** Data for the task follows **
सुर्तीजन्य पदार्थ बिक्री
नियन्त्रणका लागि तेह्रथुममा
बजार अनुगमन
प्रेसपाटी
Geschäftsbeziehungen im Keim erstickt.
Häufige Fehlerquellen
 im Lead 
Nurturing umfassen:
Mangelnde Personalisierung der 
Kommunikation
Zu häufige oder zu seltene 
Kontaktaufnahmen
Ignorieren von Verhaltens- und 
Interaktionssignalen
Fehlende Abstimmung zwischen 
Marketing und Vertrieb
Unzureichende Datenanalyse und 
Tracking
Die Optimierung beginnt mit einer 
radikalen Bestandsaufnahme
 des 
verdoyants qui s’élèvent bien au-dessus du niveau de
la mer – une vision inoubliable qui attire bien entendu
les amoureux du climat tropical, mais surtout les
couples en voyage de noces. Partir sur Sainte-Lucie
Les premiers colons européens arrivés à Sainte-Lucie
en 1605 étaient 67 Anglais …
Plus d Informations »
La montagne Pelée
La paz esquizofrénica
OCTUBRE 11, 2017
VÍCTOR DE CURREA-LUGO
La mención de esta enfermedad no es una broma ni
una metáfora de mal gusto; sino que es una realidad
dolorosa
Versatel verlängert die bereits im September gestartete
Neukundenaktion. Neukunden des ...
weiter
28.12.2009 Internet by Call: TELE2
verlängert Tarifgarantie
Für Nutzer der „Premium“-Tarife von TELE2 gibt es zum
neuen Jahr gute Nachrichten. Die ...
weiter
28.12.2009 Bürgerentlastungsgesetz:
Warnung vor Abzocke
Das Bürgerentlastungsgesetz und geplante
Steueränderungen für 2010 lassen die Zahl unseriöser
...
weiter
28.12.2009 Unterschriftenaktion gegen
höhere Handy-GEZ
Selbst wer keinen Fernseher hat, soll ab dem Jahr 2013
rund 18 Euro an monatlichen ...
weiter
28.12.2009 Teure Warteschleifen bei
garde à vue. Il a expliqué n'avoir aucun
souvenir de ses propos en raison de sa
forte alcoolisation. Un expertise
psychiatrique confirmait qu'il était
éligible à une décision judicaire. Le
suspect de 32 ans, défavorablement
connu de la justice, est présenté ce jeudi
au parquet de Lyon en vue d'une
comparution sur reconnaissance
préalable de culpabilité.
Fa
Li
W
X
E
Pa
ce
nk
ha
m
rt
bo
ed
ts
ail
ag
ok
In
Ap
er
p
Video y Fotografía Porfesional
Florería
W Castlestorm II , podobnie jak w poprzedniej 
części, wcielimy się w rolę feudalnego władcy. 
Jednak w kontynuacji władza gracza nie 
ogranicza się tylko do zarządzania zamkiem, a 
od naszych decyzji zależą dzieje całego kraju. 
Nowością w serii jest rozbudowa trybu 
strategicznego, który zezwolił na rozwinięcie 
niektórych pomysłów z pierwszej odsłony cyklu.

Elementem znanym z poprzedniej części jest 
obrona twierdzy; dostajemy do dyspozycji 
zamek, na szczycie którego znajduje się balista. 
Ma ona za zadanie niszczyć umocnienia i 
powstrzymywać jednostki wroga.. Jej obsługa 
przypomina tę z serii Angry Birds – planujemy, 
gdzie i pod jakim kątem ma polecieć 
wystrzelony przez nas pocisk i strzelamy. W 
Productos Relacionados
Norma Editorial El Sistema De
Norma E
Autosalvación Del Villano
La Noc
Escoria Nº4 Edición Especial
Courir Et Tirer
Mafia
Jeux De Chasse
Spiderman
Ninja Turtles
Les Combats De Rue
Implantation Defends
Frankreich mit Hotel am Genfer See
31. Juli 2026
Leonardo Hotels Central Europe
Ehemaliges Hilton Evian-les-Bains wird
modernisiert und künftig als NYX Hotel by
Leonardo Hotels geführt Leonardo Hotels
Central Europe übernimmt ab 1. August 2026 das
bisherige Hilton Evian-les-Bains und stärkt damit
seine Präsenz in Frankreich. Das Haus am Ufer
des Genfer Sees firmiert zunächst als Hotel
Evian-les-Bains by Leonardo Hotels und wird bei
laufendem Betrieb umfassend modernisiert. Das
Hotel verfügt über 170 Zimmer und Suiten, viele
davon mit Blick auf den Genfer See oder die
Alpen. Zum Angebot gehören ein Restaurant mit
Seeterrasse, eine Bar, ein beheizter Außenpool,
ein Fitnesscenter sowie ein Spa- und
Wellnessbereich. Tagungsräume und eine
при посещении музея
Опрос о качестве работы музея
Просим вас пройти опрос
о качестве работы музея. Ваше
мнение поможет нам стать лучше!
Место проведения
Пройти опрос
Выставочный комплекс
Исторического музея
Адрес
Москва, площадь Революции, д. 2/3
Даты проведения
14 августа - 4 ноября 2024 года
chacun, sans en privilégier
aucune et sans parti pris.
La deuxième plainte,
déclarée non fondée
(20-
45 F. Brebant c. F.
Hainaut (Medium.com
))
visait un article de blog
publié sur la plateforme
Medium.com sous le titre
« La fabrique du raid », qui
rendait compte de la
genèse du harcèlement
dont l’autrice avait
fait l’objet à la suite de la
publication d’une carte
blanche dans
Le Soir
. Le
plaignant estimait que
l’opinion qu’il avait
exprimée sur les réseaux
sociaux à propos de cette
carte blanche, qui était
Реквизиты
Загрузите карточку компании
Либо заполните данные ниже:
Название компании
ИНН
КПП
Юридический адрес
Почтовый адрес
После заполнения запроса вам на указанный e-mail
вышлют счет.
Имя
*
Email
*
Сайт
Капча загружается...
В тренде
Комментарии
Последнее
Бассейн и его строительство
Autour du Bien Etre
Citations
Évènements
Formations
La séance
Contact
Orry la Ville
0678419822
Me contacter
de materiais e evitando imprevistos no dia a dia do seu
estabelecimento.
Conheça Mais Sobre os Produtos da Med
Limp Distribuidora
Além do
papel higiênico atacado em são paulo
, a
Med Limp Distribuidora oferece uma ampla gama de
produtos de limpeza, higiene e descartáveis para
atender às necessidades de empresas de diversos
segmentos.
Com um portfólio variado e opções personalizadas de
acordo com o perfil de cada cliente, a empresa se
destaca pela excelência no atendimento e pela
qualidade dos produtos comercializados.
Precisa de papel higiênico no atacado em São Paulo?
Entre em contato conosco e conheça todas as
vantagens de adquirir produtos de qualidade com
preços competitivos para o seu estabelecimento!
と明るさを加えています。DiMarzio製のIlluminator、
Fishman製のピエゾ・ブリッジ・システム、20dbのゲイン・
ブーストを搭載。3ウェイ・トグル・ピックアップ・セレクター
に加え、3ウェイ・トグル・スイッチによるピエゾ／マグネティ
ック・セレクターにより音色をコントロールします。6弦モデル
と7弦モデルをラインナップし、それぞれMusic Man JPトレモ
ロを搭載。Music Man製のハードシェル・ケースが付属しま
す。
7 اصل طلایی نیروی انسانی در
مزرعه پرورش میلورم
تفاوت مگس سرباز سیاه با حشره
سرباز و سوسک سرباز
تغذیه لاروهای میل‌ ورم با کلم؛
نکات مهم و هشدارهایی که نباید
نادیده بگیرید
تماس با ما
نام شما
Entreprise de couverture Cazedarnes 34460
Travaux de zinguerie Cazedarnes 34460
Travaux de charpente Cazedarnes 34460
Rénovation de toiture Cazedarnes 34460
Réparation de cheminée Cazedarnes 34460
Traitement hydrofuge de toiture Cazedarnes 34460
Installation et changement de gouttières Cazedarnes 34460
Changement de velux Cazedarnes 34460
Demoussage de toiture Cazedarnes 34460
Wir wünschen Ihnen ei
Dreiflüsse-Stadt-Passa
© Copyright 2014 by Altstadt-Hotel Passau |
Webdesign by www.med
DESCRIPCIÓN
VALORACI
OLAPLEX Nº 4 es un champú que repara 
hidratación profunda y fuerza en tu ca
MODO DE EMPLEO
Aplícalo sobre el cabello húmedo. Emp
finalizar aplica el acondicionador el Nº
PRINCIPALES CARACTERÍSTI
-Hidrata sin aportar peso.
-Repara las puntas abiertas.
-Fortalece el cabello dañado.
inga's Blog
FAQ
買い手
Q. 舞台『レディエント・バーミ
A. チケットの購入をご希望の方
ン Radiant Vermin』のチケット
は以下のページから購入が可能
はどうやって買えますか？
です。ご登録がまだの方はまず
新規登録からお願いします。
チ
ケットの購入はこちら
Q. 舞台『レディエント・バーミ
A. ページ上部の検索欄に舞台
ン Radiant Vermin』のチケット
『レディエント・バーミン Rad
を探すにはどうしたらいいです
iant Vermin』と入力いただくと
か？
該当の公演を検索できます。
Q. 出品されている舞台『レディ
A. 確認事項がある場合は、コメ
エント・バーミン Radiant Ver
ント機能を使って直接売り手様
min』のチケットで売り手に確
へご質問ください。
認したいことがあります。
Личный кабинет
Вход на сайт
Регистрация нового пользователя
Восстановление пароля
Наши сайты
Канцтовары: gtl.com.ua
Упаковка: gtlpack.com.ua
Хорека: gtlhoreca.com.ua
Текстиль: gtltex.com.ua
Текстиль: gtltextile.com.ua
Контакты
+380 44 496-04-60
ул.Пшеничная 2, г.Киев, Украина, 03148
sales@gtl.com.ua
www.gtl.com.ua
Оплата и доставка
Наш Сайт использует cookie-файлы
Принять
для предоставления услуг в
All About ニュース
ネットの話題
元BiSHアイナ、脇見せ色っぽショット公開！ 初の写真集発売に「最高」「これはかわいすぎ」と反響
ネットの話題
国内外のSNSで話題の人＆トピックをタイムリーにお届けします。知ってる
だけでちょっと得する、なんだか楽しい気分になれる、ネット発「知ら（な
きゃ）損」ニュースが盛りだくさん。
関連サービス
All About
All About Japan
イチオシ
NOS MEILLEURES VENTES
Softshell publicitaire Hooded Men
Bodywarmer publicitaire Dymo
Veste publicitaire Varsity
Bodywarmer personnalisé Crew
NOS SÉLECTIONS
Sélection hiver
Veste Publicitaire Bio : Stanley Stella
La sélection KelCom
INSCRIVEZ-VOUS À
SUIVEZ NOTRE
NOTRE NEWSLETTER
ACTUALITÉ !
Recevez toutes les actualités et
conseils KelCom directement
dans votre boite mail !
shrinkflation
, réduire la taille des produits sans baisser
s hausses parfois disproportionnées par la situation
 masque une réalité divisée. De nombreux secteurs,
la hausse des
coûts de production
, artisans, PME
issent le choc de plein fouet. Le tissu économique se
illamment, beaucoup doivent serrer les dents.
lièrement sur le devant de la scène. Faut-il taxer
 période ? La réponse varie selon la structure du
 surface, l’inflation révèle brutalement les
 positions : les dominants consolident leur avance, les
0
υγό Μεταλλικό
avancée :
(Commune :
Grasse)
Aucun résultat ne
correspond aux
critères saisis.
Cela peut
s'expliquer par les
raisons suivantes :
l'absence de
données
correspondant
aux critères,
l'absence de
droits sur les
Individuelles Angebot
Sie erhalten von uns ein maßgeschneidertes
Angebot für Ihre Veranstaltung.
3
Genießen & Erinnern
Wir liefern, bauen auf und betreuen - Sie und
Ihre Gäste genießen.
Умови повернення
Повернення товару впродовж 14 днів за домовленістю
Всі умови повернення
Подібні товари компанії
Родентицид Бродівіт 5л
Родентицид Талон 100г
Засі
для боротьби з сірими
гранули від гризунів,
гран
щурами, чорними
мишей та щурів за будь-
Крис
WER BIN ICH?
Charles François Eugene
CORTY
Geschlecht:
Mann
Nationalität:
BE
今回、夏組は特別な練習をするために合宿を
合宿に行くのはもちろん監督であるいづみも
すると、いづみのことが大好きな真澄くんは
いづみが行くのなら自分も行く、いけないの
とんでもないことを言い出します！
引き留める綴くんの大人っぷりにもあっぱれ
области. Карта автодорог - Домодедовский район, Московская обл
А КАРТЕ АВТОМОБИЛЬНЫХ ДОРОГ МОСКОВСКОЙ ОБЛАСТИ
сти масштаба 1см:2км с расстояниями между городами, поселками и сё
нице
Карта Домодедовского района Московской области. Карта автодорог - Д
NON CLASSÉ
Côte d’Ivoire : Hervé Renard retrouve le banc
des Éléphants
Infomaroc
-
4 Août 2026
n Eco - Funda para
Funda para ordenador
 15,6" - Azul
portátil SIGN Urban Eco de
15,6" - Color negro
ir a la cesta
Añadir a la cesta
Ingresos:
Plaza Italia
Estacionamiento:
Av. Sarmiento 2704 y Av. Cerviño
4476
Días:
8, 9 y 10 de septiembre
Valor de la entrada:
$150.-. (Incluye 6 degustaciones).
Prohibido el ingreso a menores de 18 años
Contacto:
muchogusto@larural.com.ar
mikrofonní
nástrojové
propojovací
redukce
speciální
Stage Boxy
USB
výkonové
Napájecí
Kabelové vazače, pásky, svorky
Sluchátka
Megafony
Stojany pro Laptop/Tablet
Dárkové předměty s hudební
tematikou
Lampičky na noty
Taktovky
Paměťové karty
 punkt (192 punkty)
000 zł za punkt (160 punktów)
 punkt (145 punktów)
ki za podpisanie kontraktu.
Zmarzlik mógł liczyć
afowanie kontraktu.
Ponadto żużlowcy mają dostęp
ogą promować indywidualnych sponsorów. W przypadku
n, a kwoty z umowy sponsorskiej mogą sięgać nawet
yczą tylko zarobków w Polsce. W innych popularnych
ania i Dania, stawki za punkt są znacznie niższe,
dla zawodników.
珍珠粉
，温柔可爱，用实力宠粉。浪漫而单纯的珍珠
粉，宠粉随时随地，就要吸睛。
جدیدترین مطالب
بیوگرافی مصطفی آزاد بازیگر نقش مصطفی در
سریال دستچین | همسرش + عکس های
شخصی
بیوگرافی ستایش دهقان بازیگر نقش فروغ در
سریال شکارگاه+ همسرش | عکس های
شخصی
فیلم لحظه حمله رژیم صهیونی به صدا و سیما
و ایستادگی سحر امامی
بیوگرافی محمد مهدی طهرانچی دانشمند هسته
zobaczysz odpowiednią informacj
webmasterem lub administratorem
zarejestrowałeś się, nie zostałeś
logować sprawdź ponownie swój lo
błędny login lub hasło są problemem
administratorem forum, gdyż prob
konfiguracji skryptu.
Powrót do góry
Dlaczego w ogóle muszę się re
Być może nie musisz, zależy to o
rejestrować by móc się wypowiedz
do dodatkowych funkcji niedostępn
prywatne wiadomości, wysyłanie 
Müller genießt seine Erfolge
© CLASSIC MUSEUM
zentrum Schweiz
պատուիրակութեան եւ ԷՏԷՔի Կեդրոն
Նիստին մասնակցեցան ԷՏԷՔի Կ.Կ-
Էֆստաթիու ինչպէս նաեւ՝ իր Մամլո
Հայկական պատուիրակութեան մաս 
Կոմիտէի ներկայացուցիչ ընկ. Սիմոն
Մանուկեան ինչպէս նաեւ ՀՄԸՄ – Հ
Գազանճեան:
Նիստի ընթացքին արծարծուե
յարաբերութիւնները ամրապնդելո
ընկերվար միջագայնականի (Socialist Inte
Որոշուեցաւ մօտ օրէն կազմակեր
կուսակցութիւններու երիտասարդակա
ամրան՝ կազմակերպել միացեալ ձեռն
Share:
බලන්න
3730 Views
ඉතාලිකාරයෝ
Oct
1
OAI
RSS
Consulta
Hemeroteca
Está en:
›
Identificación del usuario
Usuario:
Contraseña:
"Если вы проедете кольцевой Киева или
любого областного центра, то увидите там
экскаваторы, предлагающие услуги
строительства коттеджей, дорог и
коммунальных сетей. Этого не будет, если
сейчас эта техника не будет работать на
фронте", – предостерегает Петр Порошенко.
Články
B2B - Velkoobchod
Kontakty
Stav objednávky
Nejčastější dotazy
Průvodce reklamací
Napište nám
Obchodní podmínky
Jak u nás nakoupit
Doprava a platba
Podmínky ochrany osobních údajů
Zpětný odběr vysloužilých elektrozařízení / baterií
** End of Data for the task **
§ **Task instructions**: Give the number of lines in the entries that hold the string "administratorem", and add nothing else.

§ **Solution to the problem**: 2